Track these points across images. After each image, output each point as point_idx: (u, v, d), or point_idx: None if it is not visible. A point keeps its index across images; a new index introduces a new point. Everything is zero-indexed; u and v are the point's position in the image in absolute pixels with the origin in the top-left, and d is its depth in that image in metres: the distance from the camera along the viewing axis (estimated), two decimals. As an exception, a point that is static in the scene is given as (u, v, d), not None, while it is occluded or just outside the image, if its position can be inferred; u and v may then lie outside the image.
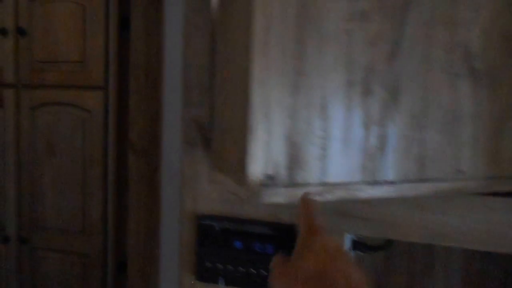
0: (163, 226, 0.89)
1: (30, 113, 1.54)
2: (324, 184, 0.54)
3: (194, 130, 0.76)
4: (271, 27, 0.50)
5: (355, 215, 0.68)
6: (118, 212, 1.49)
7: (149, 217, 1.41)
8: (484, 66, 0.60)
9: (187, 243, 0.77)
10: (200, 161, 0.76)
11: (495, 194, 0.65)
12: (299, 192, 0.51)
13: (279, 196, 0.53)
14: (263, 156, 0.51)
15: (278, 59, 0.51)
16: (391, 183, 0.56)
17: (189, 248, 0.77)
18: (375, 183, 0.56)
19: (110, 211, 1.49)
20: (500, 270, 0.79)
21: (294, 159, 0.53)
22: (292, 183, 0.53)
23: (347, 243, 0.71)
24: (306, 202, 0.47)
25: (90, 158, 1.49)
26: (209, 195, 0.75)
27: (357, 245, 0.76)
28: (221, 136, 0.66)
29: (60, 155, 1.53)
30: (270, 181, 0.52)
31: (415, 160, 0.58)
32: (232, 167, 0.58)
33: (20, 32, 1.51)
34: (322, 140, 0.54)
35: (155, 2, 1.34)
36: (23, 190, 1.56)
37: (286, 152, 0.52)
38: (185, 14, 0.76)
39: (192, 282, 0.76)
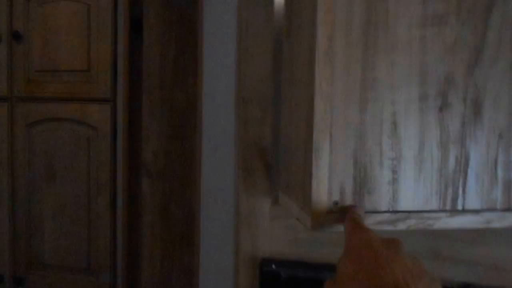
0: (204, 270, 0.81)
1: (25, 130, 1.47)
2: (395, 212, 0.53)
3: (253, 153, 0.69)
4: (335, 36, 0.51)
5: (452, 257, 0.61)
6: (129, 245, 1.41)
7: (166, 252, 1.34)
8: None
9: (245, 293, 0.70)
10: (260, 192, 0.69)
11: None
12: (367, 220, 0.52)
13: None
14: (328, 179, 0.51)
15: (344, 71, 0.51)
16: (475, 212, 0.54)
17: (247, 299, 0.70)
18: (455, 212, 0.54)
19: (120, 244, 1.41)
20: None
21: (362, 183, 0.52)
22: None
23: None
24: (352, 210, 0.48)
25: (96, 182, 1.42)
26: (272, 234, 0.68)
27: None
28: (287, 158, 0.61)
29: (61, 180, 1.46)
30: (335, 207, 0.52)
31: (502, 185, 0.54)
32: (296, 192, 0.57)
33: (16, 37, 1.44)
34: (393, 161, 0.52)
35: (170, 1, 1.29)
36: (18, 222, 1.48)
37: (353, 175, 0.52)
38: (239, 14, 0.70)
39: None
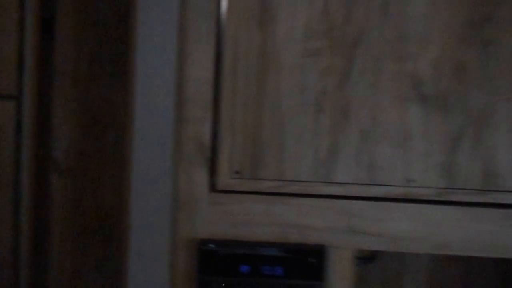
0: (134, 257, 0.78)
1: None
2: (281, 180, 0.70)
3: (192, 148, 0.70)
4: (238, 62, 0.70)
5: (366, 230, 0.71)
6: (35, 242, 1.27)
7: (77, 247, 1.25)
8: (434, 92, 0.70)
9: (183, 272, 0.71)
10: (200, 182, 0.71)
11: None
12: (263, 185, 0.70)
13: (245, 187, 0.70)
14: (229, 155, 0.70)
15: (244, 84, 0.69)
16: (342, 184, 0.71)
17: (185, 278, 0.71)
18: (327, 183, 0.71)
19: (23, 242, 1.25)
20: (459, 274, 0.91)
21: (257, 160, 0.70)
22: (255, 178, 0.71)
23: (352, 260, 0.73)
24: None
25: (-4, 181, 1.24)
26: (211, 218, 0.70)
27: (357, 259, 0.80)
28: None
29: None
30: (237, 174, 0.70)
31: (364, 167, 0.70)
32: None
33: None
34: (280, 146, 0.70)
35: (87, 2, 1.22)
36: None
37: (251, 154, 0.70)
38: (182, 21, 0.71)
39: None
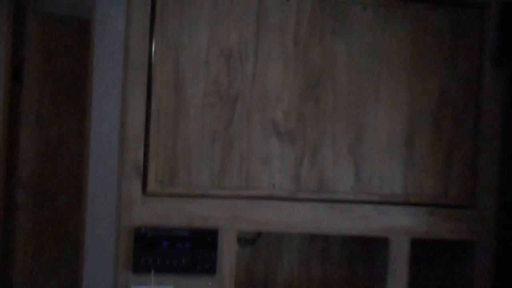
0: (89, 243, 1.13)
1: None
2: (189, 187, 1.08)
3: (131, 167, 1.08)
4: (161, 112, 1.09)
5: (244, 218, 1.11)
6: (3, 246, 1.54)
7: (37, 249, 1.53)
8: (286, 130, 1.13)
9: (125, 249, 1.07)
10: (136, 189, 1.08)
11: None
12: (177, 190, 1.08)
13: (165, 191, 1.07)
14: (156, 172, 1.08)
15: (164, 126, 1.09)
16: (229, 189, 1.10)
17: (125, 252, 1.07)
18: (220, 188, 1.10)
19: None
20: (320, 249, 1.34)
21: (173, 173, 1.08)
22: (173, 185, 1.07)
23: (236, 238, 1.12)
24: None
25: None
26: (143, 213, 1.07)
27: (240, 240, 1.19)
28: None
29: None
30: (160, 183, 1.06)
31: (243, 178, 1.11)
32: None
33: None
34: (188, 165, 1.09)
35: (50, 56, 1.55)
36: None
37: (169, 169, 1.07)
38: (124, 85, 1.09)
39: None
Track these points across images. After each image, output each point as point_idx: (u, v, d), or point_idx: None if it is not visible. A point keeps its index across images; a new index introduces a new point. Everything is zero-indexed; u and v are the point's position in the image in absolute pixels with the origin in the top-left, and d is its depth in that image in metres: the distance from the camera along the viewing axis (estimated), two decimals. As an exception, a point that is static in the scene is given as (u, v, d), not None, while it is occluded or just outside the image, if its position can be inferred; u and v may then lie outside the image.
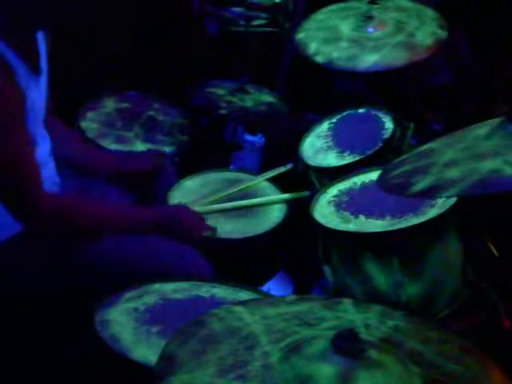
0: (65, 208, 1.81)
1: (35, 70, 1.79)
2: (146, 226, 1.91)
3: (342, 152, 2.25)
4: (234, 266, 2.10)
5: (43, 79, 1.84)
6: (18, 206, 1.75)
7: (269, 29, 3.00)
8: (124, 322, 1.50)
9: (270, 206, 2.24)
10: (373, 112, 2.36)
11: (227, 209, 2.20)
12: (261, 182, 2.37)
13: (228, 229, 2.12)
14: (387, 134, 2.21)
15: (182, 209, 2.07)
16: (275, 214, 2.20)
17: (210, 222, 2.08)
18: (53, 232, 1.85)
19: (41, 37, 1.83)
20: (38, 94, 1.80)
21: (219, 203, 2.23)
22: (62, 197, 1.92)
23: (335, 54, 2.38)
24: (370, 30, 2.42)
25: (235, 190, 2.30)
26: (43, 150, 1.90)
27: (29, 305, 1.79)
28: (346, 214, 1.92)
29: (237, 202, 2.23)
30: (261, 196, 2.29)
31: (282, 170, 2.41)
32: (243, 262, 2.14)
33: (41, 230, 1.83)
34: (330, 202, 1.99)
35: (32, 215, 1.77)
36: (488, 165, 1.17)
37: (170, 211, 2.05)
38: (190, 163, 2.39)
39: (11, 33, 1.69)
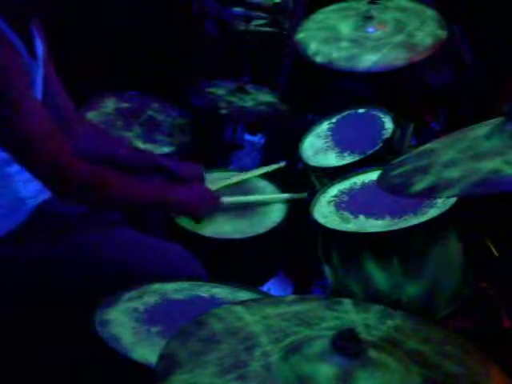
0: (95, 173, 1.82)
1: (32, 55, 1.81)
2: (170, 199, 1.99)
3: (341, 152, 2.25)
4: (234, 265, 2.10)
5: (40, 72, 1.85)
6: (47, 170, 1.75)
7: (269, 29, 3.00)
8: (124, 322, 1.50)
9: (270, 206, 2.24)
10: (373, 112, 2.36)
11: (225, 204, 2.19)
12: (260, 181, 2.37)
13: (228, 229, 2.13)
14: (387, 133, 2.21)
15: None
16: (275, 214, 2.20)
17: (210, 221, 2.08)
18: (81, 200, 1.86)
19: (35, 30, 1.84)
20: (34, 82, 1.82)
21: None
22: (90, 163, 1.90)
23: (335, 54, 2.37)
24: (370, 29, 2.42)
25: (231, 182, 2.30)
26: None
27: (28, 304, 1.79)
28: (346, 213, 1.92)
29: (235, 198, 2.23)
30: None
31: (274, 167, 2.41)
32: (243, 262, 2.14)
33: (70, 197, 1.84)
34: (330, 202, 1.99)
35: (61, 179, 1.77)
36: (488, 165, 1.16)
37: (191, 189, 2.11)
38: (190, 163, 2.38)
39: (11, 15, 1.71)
:::::
[TASK TO COMPLETE]: All of the entries above are to be written out exactly, with no pictures.

[OUTPUT]:
Track these points across images. After each image, output each point as point_idx: (u, v, d), or point_idx: None if it is not visible. A point keeps its index across images; a new index introduces a new point. Everything is zero-indexed; u and v are the point's position in the image in absolute pixels with the origin in the top-left, and d is its depth in that image in metres: the distance from the camera along the viewing axis (estimated), two decimals. As an exception, a point that is static in the scene is given as (u, v, d), not None, while it is occluded or just outside the image, if its position can be inferred; u and v may then lie outside the image.
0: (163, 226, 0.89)
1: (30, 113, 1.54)
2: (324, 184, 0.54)
3: (194, 130, 0.76)
4: (271, 27, 0.50)
5: (355, 215, 0.68)
6: (118, 212, 1.49)
7: (149, 217, 1.41)
8: (484, 66, 0.60)
9: (187, 243, 0.77)
10: (200, 161, 0.76)
11: (495, 194, 0.65)
12: (299, 192, 0.51)
13: (279, 196, 0.53)
14: (263, 156, 0.51)
15: (278, 59, 0.51)
16: (391, 183, 0.56)
17: (189, 248, 0.77)
18: (375, 183, 0.56)
19: (110, 211, 1.49)
20: (500, 270, 0.79)
21: (294, 159, 0.53)
22: (292, 183, 0.53)
23: (347, 243, 0.71)
24: (306, 202, 0.47)
25: (90, 158, 1.49)
26: (209, 195, 0.75)
27: (357, 245, 0.76)
28: (221, 136, 0.66)
29: (60, 155, 1.53)
30: (270, 181, 0.52)
31: (415, 160, 0.58)
32: (232, 167, 0.58)
33: (20, 32, 1.51)
34: (322, 140, 0.54)
35: (155, 2, 1.34)
36: (23, 190, 1.56)
37: (286, 152, 0.52)
38: (185, 14, 0.76)
39: (192, 282, 0.76)
0: (204, 270, 0.81)
1: (25, 130, 1.47)
2: (395, 212, 0.53)
3: (253, 153, 0.69)
4: (335, 36, 0.51)
5: (452, 257, 0.61)
6: (129, 245, 1.41)
7: (166, 252, 1.34)
8: None
9: (245, 293, 0.70)
10: (260, 192, 0.69)
11: None
12: (367, 220, 0.52)
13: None
14: (328, 179, 0.51)
15: (344, 71, 0.51)
16: (475, 212, 0.54)
17: (247, 299, 0.70)
18: (455, 212, 0.54)
19: (120, 244, 1.41)
20: None
21: (362, 183, 0.52)
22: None
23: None
24: (352, 210, 0.48)
25: (96, 182, 1.42)
26: (272, 234, 0.68)
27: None
28: (287, 158, 0.61)
29: (61, 180, 1.46)
30: (335, 207, 0.52)
31: (502, 185, 0.54)
32: (296, 192, 0.57)
33: (16, 37, 1.44)
34: (393, 161, 0.52)
35: (170, 1, 1.29)
36: (18, 222, 1.48)
37: (353, 175, 0.52)
38: (239, 14, 0.70)
39: None
0: (134, 257, 0.78)
1: None
2: (281, 180, 0.70)
3: (192, 148, 0.70)
4: (238, 62, 0.70)
5: (366, 230, 0.71)
6: (35, 242, 1.27)
7: (77, 247, 1.25)
8: (434, 92, 0.70)
9: (183, 272, 0.71)
10: (200, 182, 0.71)
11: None
12: (263, 185, 0.70)
13: (245, 187, 0.70)
14: (229, 155, 0.70)
15: (244, 84, 0.69)
16: (342, 184, 0.71)
17: (185, 278, 0.71)
18: (327, 183, 0.71)
19: (23, 242, 1.25)
20: (459, 274, 0.91)
21: (257, 160, 0.70)
22: (255, 178, 0.71)
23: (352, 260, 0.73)
24: None
25: (-4, 181, 1.24)
26: (211, 218, 0.70)
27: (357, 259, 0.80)
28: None
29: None
30: (237, 174, 0.70)
31: (364, 167, 0.70)
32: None
33: None
34: (280, 146, 0.70)
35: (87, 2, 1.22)
36: None
37: (251, 154, 0.70)
38: (182, 21, 0.71)
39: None
0: (89, 243, 1.13)
1: None
2: (189, 187, 1.08)
3: (131, 167, 1.08)
4: (161, 112, 1.09)
5: (244, 218, 1.11)
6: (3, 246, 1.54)
7: (37, 249, 1.53)
8: (286, 130, 1.13)
9: (125, 249, 1.07)
10: (136, 189, 1.08)
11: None
12: (177, 190, 1.08)
13: (165, 191, 1.07)
14: (156, 172, 1.08)
15: (164, 126, 1.09)
16: (229, 189, 1.10)
17: (125, 252, 1.07)
18: (220, 188, 1.10)
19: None
20: (320, 249, 1.34)
21: (173, 173, 1.08)
22: (173, 185, 1.07)
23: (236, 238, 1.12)
24: None
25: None
26: (143, 213, 1.07)
27: (240, 240, 1.19)
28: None
29: None
30: (160, 183, 1.06)
31: (243, 178, 1.11)
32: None
33: None
34: (188, 165, 1.09)
35: (50, 56, 1.55)
36: None
37: (169, 169, 1.07)
38: (124, 85, 1.09)
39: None
Track these points across images. After each image, output each point as point_idx: (u, v, d), or point_idx: None if it is not visible. A point keeps its index across images; a new index introduces a new point. Everything is zero-indexed; u and v are the point's position in the image in absolute pixels with the origin in the top-left, and d is its depth in that image in metres: the distance from the camera along the viewing axis (estimated), two decimals. As an exception, a point that is static in the scene is given as (u, v, d), not None, while it is occluded or just outside the image, if its position can be inferred; u and v may then lie outside the image.
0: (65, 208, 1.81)
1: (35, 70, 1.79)
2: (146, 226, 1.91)
3: (342, 152, 2.25)
4: (234, 266, 2.10)
5: (43, 79, 1.84)
6: (18, 206, 1.75)
7: (269, 29, 3.00)
8: (124, 322, 1.50)
9: (270, 206, 2.24)
10: (373, 112, 2.36)
11: (227, 209, 2.20)
12: (261, 182, 2.37)
13: (228, 229, 2.12)
14: (387, 134, 2.21)
15: (182, 209, 2.07)
16: (275, 214, 2.20)
17: (210, 222, 2.08)
18: (53, 232, 1.85)
19: (41, 37, 1.83)
20: (38, 94, 1.80)
21: (219, 203, 2.23)
22: (62, 197, 1.92)
23: (335, 54, 2.38)
24: (370, 30, 2.42)
25: (235, 190, 2.30)
26: (43, 150, 1.90)
27: (29, 305, 1.79)
28: (346, 214, 1.92)
29: (237, 202, 2.23)
30: (261, 196, 2.29)
31: (282, 170, 2.41)
32: (243, 262, 2.14)
33: (41, 230, 1.83)
34: (330, 202, 1.99)
35: (32, 215, 1.77)
36: (488, 165, 1.17)
37: (170, 211, 2.05)
38: (190, 163, 2.39)
39: (11, 33, 1.69)
0: (95, 173, 1.82)
1: (32, 55, 1.81)
2: (170, 199, 1.99)
3: (341, 152, 2.25)
4: (234, 265, 2.10)
5: (40, 72, 1.85)
6: (47, 170, 1.75)
7: (269, 29, 3.00)
8: (124, 322, 1.50)
9: (270, 206, 2.24)
10: (373, 112, 2.36)
11: (225, 204, 2.19)
12: (260, 181, 2.37)
13: (228, 229, 2.13)
14: (387, 133, 2.21)
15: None
16: (275, 214, 2.20)
17: (210, 221, 2.08)
18: (81, 200, 1.86)
19: (35, 30, 1.84)
20: (34, 82, 1.82)
21: None
22: (90, 163, 1.90)
23: (335, 54, 2.37)
24: (370, 29, 2.42)
25: (231, 182, 2.30)
26: None
27: (28, 304, 1.79)
28: (346, 213, 1.92)
29: (235, 198, 2.23)
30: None
31: (274, 167, 2.41)
32: (243, 262, 2.14)
33: (70, 197, 1.84)
34: (330, 202, 1.99)
35: (61, 179, 1.77)
36: (488, 165, 1.16)
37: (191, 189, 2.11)
38: (190, 163, 2.38)
39: (11, 15, 1.71)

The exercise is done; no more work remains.